On 8/29/06, Josiah Carlson <jcarlson at uci.edu> wrote:
> "Guido van Rossum" <guido at python.org> wrote:
> > For operations that may be forced to return a new string (e.g.
> > concatenation) I think the return value should always be a new string,
> > even if it could be optimized. So for example if v is a view and s is
> > a string, v+s should always return a new string, even if s is empty.
>
> I'm on the fence about this.  On the one hand, I understand the
> desireability of being able to get the underlying string object without
> difficulty.  On the other hand, its performance characteristics could be
> confusing to users of Python who may have come to expect that "st+''" is
> a constant time operation, regardless of the length of st.

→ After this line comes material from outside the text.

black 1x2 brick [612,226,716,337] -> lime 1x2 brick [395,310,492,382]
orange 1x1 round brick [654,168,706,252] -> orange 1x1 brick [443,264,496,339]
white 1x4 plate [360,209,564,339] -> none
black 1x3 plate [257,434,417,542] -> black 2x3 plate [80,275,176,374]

Well views aren't strings. And s+t (for s and t strings) normally
takes O(len(s)+len(t)) time.

The type consistency and predictability is more important to me.

I didn't mean to recommend v+"" as the best way to turn a view v into
a string; that would be str(v).

> The non-null string addition case, I agree that it could make some sense
> to return the string (considering you will need to copy it anyways), but
> if one returned a view on that string, it would be more consistant with
> other methods, and getting the string back via str(view) would offer
> equivalent functionality.  It would also require the user to be explicit
> about what they really want; though there is the argument that if I'm
> passing a string as an operand to addition with a view, I actually want
> a string, so give me one.

I strongly believe you're mistaken here. I don't think users will hvae
any trouble with the concept "operations that don't (necessarily)
return a substring will return a new string.

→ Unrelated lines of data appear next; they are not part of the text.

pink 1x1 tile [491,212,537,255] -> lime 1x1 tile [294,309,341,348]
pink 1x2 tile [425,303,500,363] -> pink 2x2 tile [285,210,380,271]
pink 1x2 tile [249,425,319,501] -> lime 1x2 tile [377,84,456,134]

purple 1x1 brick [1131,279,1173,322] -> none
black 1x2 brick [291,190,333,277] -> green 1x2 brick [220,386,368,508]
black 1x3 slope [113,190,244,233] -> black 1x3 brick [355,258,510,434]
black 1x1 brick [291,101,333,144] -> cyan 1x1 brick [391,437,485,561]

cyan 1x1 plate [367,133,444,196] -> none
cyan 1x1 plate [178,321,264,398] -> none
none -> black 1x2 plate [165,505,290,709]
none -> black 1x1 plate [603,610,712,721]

> I'm going to implement it as returning a view, but leave commented
> sections for some of them to return a string.
>
> > BTW beware that in py3k, strings (which will always be unicode
> > strings) won't support the buffer API -- bytes objects will. Would you
> > want views on strings or ob bytes or on both?
>
> That's tricky.  Views on bytes will come for free, like array, mmap, and
> anything else that supports the buffer protocol. It requires the removal
> of the __hash__ method for mutables, but that is certainly expected.

The question is, how useful is the buffer protocol going to be? We
don't know yet.

> Right now, a large portion of standard library code use strings and
> string methods to handle parsing, etc.  Removing immutable byte strings
> from 3.x seems likely to result in a huge amount of rewriting necessary
> to utilize either bytes or text (something I have mentioned before).  I
> believe that with views on bytes (and/or sufficient bytes methods), the
> vast majority would likely result in the use of bytes.

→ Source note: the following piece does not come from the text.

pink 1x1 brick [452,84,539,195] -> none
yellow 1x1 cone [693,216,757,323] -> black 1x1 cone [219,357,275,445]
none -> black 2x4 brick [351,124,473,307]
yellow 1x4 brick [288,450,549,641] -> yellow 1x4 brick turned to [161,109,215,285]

Um, unless you consider decoding a GIF file "parsing", parsing would
seem to naturally fall in the realm of text (characters), not bytes.

> Having a text view for such situtions that works with the same kinds of
> semantics as the bytes view would be nice from a purity/convenience
> standpoint, and only needing to handle a single data type (text) could
> make its implementation easier.  I don't have any short-term plans of
> writing text views, but it may be somewhat easier to do after I'm done
> with string/byte views.

Unifying the semantics between byte views and text views will be
difficult since bytes are mutable.

I recommend that you have a good look at the bytes implementation in
the p3yk branch.

-- 
--Guido van Rossum (home page: http://www.python.org/~guido/)